Instructions ::
**A.** From the Chesuncook Lake article, repeat verbatim the stretch from "God’s residence is" through "with Dickinson’s poem.".
**B.** Render this sentence from the Chesuncook Lake article in German: "English teacher Tim Ignaffo wanted to know."

God’s residence is next to mine,
His furniture is love.”
– EMILY DICKINSON
MAUSER ISLAND – Chesuncook Lake shimmered beckoningly in the late afternoon sunlight. The water was warm, the canoes empty, the waves slight and the campground pristine as eight black and Hispanic teenagers from New York City sat in a circle on Thursday discussing … transcendentalism.
Amid the glory of a Maine summer day, how much meaning could inner-city high schoolers glean from an early 19th century literary movement that found keys to spirituality within man’s relationship to nature?
English teacher Tim Ignaffo wanted to know. He started with Dickinson’s poem.
“It’s very, very short,” Ignaffo said. “Four lines. A cute little rhyme, right? But what does it mean?”
Several seconds passed.
“Cherish what you get,” said Elijah Shabazz, 15, of the South Bronx.
“Any other sentiments?”
Shabazz frowned as if about to say something, then stopped.
“Cherish what you get,” he said.
More silence.
“I think [it means] if you haven’t recognized your destiny on earth, you won’t in heaven,” said Shakira Jones, 16, of Harlem. “If you don’t live your life out full, you won’t know what it is to be in heaven.

Excerpted data ::
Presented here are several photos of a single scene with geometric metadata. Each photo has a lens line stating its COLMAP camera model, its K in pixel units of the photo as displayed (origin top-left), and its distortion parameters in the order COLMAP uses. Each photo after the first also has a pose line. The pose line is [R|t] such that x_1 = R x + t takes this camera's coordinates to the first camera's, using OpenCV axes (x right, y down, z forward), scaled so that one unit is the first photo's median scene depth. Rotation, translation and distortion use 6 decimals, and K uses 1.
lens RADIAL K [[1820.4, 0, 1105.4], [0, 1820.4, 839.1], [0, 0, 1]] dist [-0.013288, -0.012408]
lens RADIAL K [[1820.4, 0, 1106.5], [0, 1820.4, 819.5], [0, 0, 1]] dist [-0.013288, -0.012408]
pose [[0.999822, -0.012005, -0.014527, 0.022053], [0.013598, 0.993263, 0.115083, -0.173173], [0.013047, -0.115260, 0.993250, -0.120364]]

==

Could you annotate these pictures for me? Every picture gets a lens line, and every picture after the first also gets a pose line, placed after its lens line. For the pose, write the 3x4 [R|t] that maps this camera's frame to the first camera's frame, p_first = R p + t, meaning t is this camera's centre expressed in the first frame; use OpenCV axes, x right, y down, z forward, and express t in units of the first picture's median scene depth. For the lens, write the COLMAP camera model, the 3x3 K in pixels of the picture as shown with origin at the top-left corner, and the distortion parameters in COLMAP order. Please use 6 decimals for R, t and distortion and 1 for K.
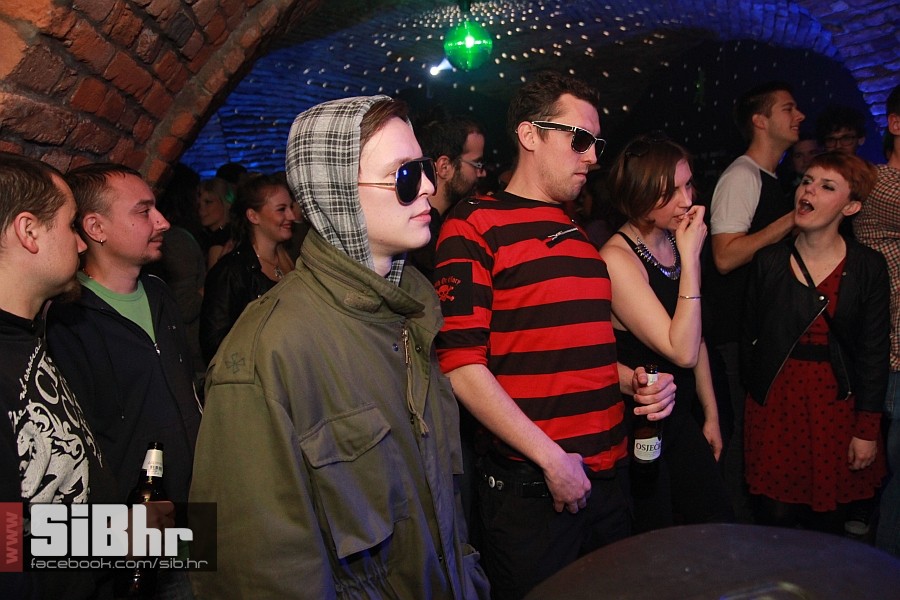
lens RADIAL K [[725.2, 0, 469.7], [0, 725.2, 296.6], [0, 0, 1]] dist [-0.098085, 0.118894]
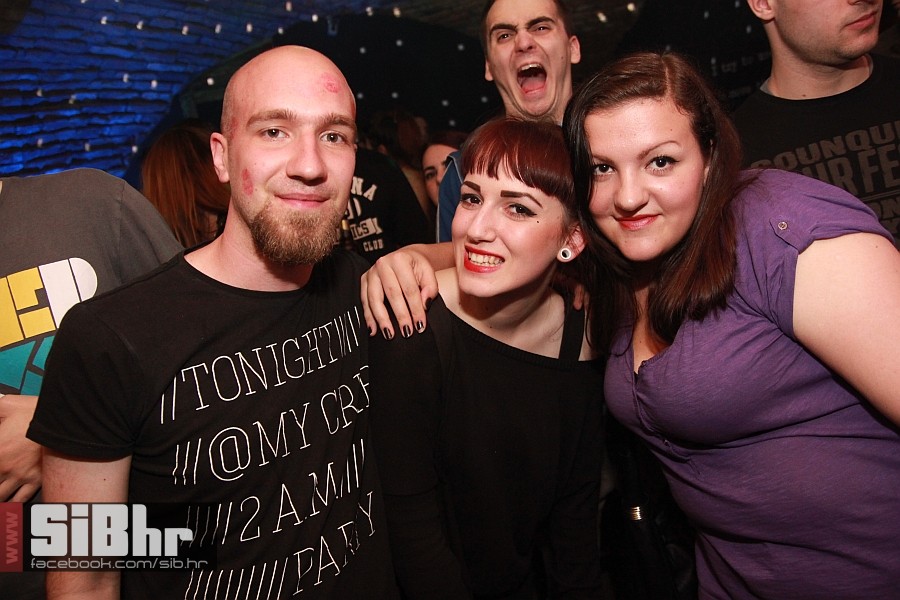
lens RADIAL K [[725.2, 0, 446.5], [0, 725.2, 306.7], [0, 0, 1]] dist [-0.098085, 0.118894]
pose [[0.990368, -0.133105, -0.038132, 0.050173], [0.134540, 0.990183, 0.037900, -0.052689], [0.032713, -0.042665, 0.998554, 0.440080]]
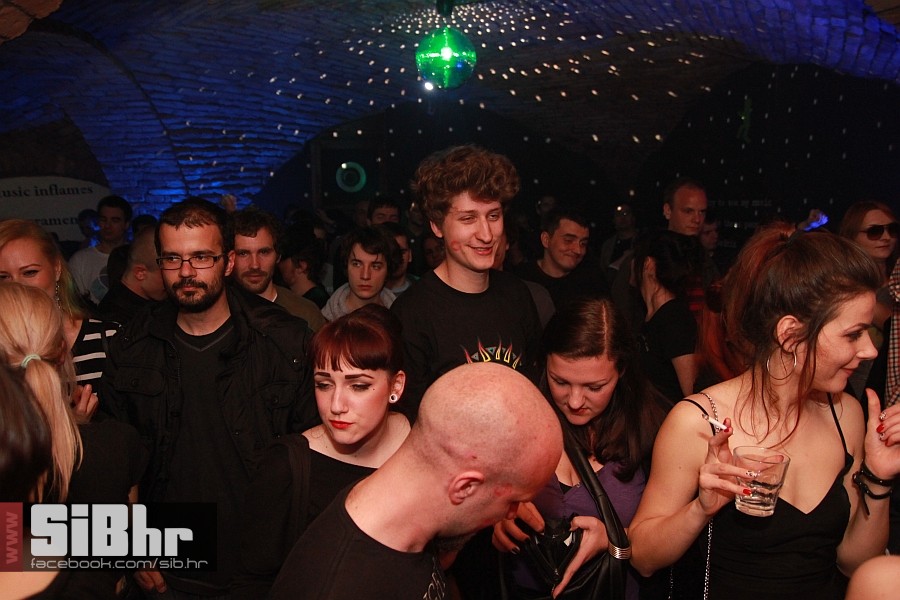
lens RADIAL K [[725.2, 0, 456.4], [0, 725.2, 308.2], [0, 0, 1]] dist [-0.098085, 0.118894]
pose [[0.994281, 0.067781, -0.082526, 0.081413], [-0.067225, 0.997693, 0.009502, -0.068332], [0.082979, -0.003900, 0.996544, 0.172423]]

Results by task ::
**A.**
God’s residence is next to mine,
His furniture is love.”
– EMILY DICKINSON
MAUSER ISLAND – Chesuncook Lake shimmered beckoningly in the late afternoon sunlight. The water was warm, the canoes empty, the waves slight and the campground pristine as eight black and Hispanic teenagers from New York City sat in a circle on Thursday discussing … transcendentalism.
Amid the glory of a Maine summer day, how much meaning could inner-city high schoolers glean from an early 19th century literary movement that found keys to spirituality within man’s relationship to nature?
English teacher Tim Ignaffo wanted to know. He started with Dickinson’s poem.

**B.** Der Englischlehrer Tim Ignaffo wollte es wissen.